- **What you are asked to do**: Copy the records below word for word, starting at the line that contains "sample entry **1:57**" and ending at the last line of the records. Leave the pictures out of your copy.

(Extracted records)
......

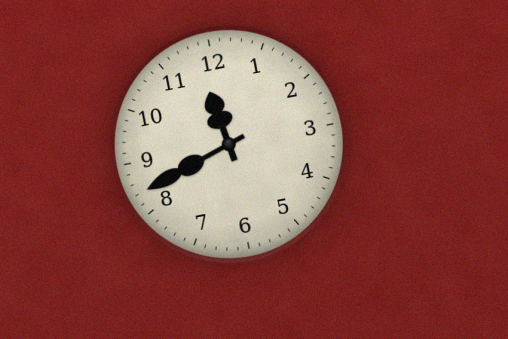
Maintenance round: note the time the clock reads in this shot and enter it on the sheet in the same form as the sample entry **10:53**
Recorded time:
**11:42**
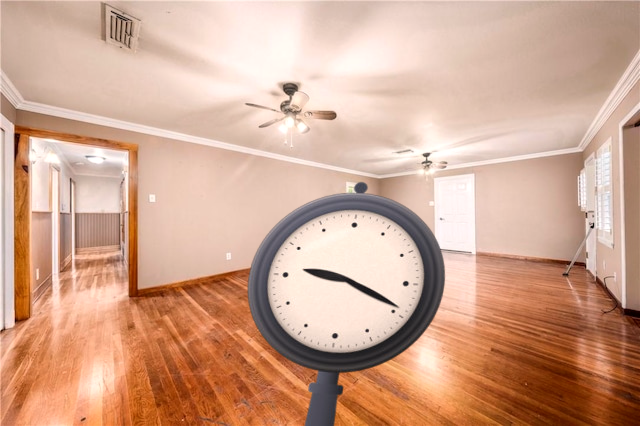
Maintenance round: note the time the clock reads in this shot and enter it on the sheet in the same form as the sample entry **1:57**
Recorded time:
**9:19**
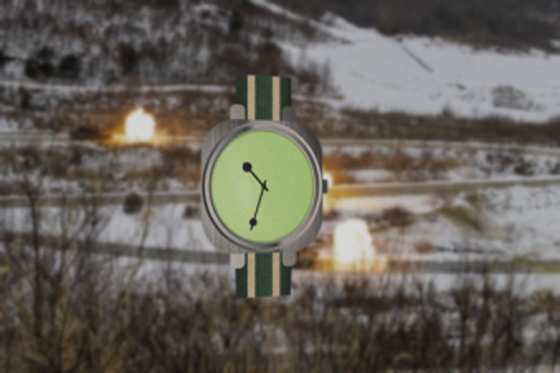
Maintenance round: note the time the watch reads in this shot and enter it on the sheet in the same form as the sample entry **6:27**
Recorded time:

......

- **Correct response**:
Maintenance round: note the time the clock reads in this shot and enter it on the sheet in the same form as the sample entry **1:57**
Recorded time:
**9:19**
Maintenance round: note the time the watch reads in this shot and enter it on the sheet in the same form as the sample entry **6:27**
Recorded time:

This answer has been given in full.